The fact that the U.S. spends $3 trillion a year on healthcare is well publicized, but where those dollars actually end up is often obscured. Researchers seeking to shed light on this issue published their findings in the July edition of Health Affairs.
Using data from the U.S. Census Bureau and the Bureau of Labor Statistics, the researchers, from the Wagner Graduate School of Public Service at New York University, examined revenues and expenses from 1997 to 2012 across three sectors in healthcare: physicians' offices, hospitals and outpatient care centers. They found that in those 15 years, overall revenues rose by $580 billion and employment grew by 1.7 million.
When scrutinizing those numbers further, they discovered that although the share of compensation to nurses and doctors increased, the overall proportion of revenues that went to labor compensation declined, from 53.2% to 49.8% from 1997 to 2012. The bulk of spending increases was instead due to services and goods such as drugs and devices.
These findings land amid a long-running debate within the healthcare sector and the U.S. at large about how to rein in healthcare spending by lowering costs while improving quality, without becoming overly fixated on potentially arbitrary benchmarks.
“There is no magic share of the economy (to) devote to health,” Michael Chernew, a professor of healthcare policy at Harvard Medical School in Boston who did not participate in the study, said in an email. “It should just be about value,” he added.
In 2014, the U.S. spent $3 trillion—17.5% of its GDP—on healthcare. That amounts to $9,523 per person. The CMS found that the largest proportions were spent on hospital care (32%), physician and clinical services (20%) and prescription drugs (10%).
Because the approach laid out in the Health Affairs article analyzed health spending differently, it offered other insights.
In 1997, the three sectors that the researchers examined spent 28.3% of their revenues on intermediate costs for goods and services. In 2012, that proportion rose to 35.7%, growth that from 2002 to 2012 was driven primarily by expenses for purchased materials, and medical supplies in particular in the latter half of that decade, the researchers found.
Today, about 1 in 8 jobs in the U.S. can be found in the healthcare sector, whose pace of job creation—24.5% from 1997 to 2012—vastly outstripped the 11.3% seen by the economy overall during that same period. Meanwhile, those entering the healthcare workforce are poised to continue doing so in droves.
Nineteen years ago, one out of roughly every 18 people working in physicians' offices, hospitals and ambulatory centers was a physician. Four years ago, it was one in 16.6 people. Employment in nursing has grown 33.2% from 1997 to 2012.
Others, like lab technicians and therapists, have experienced even more rapid job growth—nearly 50% from 1997 to 2012—but not nearly the same increase in wages. As a result, despite such rapid job growth, the proportion of revenues spent compensating these healthcare providers barely changed in recent decades.

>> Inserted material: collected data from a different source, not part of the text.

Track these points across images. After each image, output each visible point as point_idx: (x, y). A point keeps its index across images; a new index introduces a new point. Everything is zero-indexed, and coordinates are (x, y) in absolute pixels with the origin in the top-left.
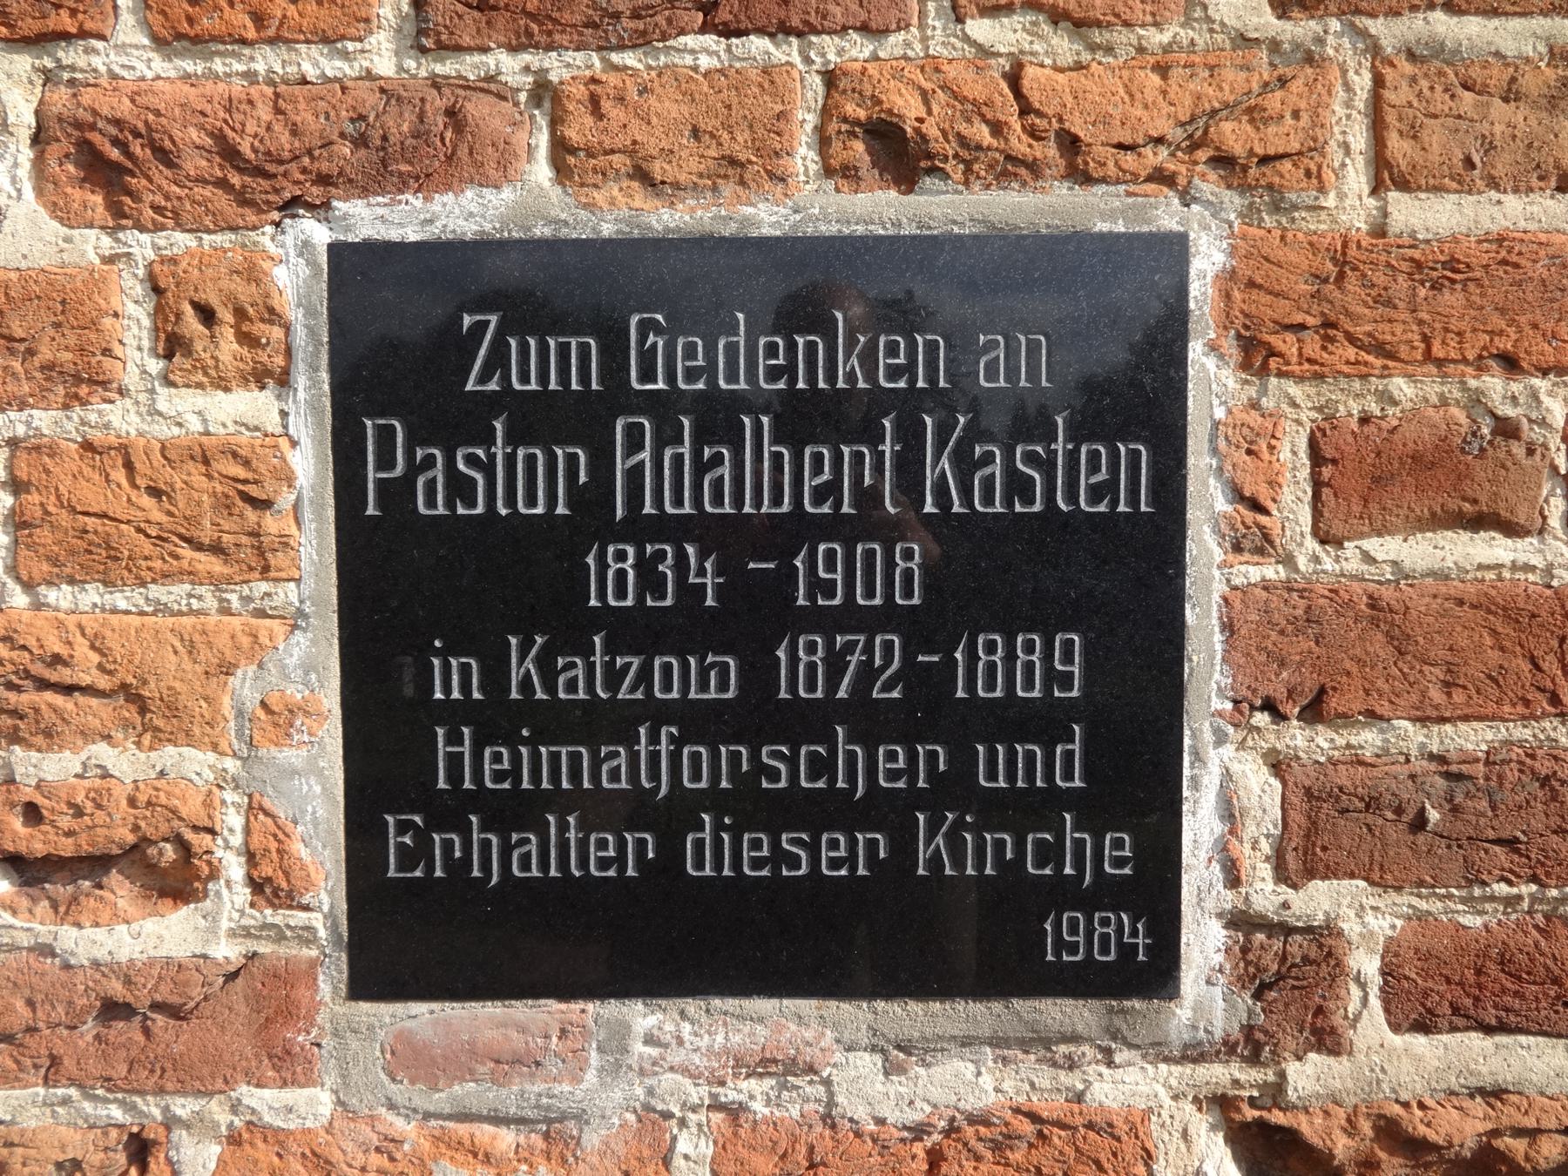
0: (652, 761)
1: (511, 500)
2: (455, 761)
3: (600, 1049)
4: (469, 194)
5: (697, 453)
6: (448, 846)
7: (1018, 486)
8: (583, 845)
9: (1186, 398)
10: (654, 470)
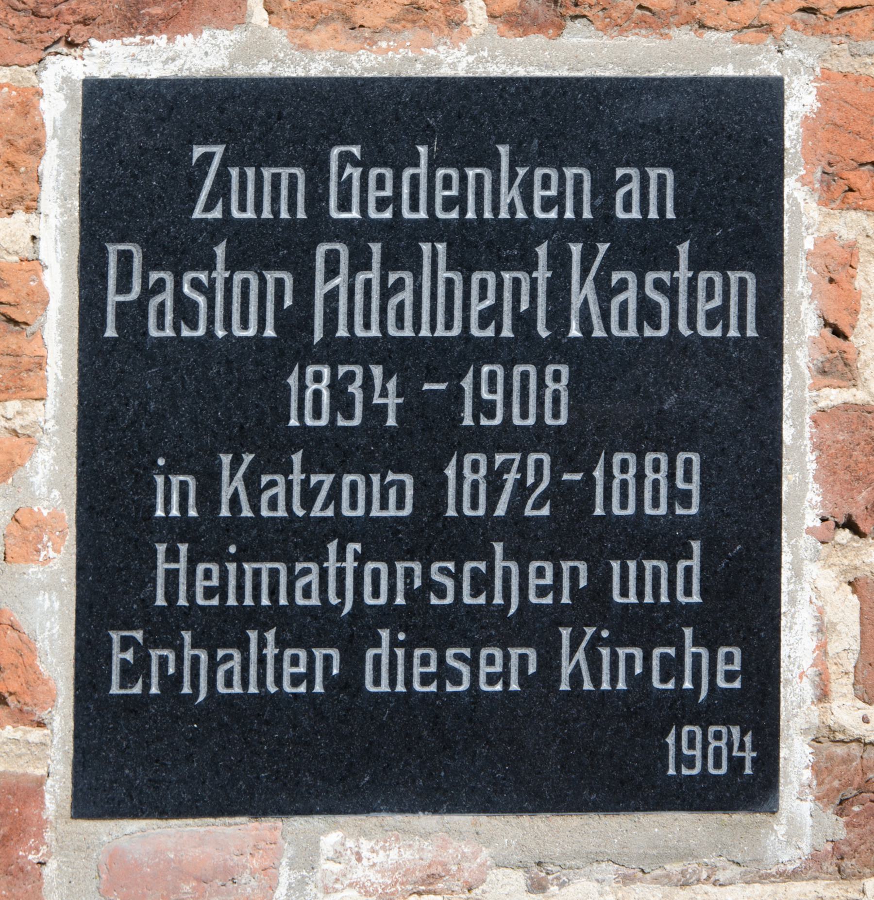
0: (341, 578)
1: (228, 325)
2: (172, 576)
3: (292, 867)
4: (206, 34)
5: (384, 279)
6: (163, 662)
7: (648, 312)
8: (278, 659)
9: (782, 230)
10: (350, 296)
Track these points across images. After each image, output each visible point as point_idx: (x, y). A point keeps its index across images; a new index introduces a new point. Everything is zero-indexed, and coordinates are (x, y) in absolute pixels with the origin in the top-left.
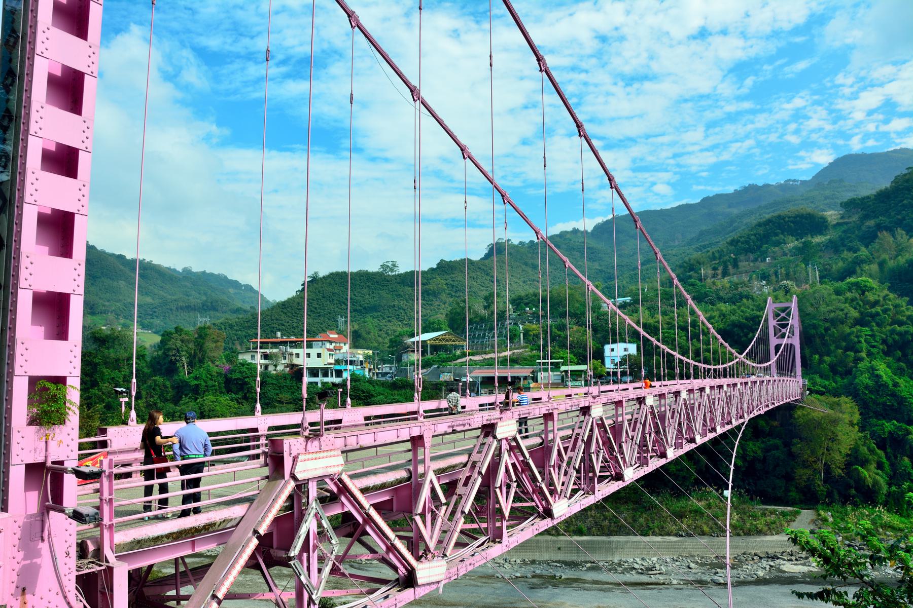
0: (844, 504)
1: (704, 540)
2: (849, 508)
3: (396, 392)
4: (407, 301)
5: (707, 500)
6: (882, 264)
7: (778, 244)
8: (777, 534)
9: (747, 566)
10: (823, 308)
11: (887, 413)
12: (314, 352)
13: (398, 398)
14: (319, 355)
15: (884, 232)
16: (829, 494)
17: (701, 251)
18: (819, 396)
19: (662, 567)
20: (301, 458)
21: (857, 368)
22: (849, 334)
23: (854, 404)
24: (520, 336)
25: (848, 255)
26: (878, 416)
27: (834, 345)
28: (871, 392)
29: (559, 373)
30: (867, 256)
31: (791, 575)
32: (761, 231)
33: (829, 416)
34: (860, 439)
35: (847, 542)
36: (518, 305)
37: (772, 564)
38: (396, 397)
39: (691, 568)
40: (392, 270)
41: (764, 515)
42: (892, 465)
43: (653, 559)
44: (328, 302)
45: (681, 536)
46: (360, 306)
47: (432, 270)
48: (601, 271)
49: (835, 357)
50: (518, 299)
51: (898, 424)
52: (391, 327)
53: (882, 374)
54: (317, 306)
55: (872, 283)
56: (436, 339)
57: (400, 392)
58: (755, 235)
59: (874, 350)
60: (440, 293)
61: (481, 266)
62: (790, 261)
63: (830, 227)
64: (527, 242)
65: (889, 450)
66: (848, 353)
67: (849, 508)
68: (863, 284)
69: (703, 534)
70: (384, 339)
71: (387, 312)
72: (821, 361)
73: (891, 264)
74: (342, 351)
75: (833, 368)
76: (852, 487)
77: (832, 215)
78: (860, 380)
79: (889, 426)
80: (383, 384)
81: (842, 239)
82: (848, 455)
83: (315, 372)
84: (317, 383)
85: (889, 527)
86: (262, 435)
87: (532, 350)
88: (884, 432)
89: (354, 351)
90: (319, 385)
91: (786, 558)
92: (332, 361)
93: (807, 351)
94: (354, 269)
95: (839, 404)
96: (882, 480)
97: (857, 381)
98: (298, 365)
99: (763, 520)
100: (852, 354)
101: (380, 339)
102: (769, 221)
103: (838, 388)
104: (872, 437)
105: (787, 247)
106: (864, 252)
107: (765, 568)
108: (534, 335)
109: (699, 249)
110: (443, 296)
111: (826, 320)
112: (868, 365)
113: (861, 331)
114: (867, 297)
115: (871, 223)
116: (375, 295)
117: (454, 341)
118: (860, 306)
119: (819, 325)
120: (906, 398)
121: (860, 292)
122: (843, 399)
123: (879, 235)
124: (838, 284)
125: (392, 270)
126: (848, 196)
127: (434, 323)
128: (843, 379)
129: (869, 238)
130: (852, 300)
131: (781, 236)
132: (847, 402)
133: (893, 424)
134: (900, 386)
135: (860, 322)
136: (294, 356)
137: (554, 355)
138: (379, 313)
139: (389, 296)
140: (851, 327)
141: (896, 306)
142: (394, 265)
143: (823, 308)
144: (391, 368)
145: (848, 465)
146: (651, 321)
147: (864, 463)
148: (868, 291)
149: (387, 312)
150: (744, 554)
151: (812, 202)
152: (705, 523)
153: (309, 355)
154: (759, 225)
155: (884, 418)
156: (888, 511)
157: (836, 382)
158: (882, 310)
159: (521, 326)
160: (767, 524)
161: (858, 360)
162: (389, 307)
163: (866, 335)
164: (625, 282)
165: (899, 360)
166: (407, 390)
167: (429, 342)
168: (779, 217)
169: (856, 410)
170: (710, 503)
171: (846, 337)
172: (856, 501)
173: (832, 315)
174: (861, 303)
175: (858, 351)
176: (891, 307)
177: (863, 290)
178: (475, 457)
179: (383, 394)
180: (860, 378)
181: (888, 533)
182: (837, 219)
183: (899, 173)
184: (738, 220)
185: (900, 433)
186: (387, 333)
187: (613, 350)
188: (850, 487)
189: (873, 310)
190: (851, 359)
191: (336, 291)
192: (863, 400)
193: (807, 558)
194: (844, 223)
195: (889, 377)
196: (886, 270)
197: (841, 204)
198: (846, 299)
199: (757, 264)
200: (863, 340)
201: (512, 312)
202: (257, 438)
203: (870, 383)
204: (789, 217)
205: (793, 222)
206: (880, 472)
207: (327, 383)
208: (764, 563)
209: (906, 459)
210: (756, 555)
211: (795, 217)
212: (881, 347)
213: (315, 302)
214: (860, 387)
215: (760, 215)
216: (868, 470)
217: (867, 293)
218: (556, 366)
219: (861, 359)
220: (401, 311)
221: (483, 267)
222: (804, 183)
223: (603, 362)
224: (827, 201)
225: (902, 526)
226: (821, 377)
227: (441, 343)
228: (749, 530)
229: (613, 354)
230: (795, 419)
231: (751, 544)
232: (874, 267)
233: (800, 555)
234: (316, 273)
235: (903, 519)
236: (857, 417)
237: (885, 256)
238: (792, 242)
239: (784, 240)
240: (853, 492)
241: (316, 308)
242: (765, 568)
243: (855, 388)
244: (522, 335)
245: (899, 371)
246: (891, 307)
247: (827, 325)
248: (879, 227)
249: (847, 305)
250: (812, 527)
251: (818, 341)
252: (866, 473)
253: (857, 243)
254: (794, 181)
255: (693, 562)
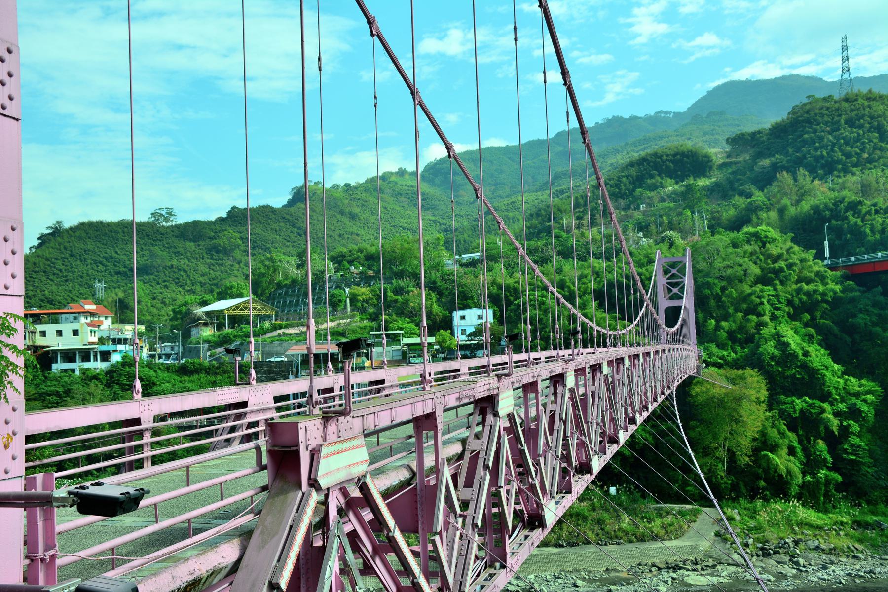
0: (752, 498)
1: (591, 549)
2: (759, 503)
3: (187, 378)
4: (189, 260)
5: (590, 499)
6: (782, 211)
7: (653, 188)
8: (676, 538)
9: (644, 580)
10: (718, 264)
11: (798, 388)
12: (67, 327)
13: (189, 385)
14: (76, 333)
15: (785, 173)
16: (734, 487)
17: (558, 197)
18: (716, 369)
19: (542, 587)
20: (325, 451)
21: (760, 334)
22: (750, 294)
23: (761, 377)
24: (346, 302)
25: (741, 202)
26: (789, 392)
27: (732, 308)
28: (778, 363)
29: (398, 348)
30: (763, 202)
31: (698, 588)
32: (633, 171)
33: (732, 391)
34: (767, 419)
35: (760, 545)
36: (340, 263)
37: (674, 575)
38: (187, 385)
39: (577, 586)
40: (167, 220)
41: (660, 516)
42: (805, 450)
43: (530, 577)
44: (79, 262)
45: (562, 546)
46: (125, 267)
47: (221, 219)
48: (435, 222)
49: (734, 321)
50: (341, 256)
51: (810, 401)
52: (169, 294)
53: (790, 341)
54: (62, 268)
55: (773, 233)
56: (237, 307)
57: (192, 378)
58: (627, 177)
59: (778, 313)
60: (232, 250)
61: (285, 215)
62: (670, 209)
63: (715, 168)
64: (342, 185)
65: (801, 433)
66: (750, 317)
67: (759, 503)
68: (763, 234)
69: (587, 542)
70: (159, 310)
71: (162, 275)
72: (718, 327)
73: (792, 211)
74: (102, 327)
75: (731, 334)
76: (760, 478)
77: (717, 152)
78: (765, 350)
79: (799, 403)
80: (168, 368)
81: (731, 183)
82: (754, 439)
83: (70, 355)
84: (73, 371)
85: (806, 524)
86: (147, 430)
87: (362, 319)
88: (795, 412)
89: (120, 326)
90: (78, 373)
91: (690, 568)
92: (95, 340)
93: (700, 315)
94: (253, 204)
95: (743, 378)
96: (795, 466)
97: (761, 349)
98: (44, 347)
99: (658, 522)
100: (754, 318)
101: (154, 311)
102: (643, 161)
103: (738, 359)
104: (780, 417)
105: (664, 192)
106: (759, 197)
107: (666, 582)
108: (364, 301)
109: (556, 195)
110: (237, 254)
111: (721, 278)
112: (774, 331)
113: (762, 291)
114: (768, 249)
115: (766, 162)
116: (144, 252)
117: (259, 310)
118: (761, 260)
119: (714, 284)
120: (819, 370)
121: (760, 244)
122: (749, 371)
123: (778, 176)
124: (734, 235)
125: (167, 220)
126: (734, 131)
127: (232, 287)
128: (743, 348)
129: (765, 180)
130: (752, 254)
131: (658, 178)
132: (752, 376)
133: (804, 401)
134: (810, 356)
135: (763, 280)
136: (38, 335)
137: (391, 325)
138: (152, 277)
139: (165, 253)
140: (751, 286)
141: (803, 261)
142: (170, 213)
143: (718, 264)
144: (172, 348)
145: (756, 451)
146: (510, 281)
147: (774, 448)
148: (769, 242)
149: (162, 275)
150: (640, 564)
151: (689, 139)
152: (590, 529)
153: (60, 333)
154: (632, 164)
155: (793, 395)
156: (803, 505)
157: (736, 353)
158: (786, 266)
159: (347, 290)
160: (663, 527)
161: (760, 325)
162: (165, 268)
163: (769, 295)
164: (466, 236)
165: (806, 325)
166: (202, 376)
167: (226, 312)
168: (655, 155)
169: (763, 386)
170: (594, 504)
171: (746, 298)
172: (766, 495)
173: (729, 271)
174: (761, 257)
175: (759, 315)
176: (798, 262)
177: (763, 241)
178: (473, 445)
179: (169, 382)
180: (765, 347)
181: (805, 531)
182: (723, 158)
183: (798, 103)
184: (602, 160)
185: (813, 411)
186: (163, 303)
187: (463, 318)
188: (758, 478)
189: (777, 266)
190: (753, 324)
191: (90, 247)
192: (768, 372)
193: (714, 566)
194: (731, 163)
195: (798, 345)
196: (786, 217)
197: (727, 140)
198: (745, 252)
199: (631, 212)
200: (765, 302)
201: (332, 273)
202: (140, 434)
203: (777, 353)
204: (667, 156)
205: (671, 161)
206: (791, 458)
207: (88, 369)
208: (665, 575)
209: (821, 442)
210: (653, 565)
211: (675, 155)
212: (787, 309)
213: (60, 262)
214: (766, 358)
215: (628, 153)
216: (779, 457)
217: (768, 245)
218: (393, 339)
219: (764, 324)
220: (182, 273)
221: (287, 217)
222: (677, 115)
223: (452, 334)
224: (707, 138)
225: (820, 523)
226: (718, 346)
227: (242, 313)
228: (644, 535)
229: (463, 322)
230: (691, 396)
231: (646, 552)
232: (773, 215)
233: (706, 564)
234: (59, 223)
235: (820, 514)
236: (764, 394)
237: (786, 201)
238: (671, 185)
239: (661, 183)
240: (762, 483)
241: (61, 271)
242: (666, 582)
243: (759, 358)
244: (348, 300)
245: (807, 338)
246: (798, 262)
247: (724, 283)
248: (776, 168)
249: (746, 259)
250: (717, 528)
251: (713, 303)
252: (778, 460)
253: (750, 187)
254: (667, 113)
255: (580, 579)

“What matters is what activities are best at improving health,” Chernew said. However the healthcare sector employs people, having them perform “high-value activities” was crucial, he added. “I think the key is to focus on spending on things that promote value, and design a system that can be managed efficiently.”
New delivery systems and new technologies are likely to alter where the money is being funneled. Policies such as the Balanced Budget Act, which aimed to reduce hospital surpluses, would likely need to be implemented to adjust to the trends, the study's authors concluded.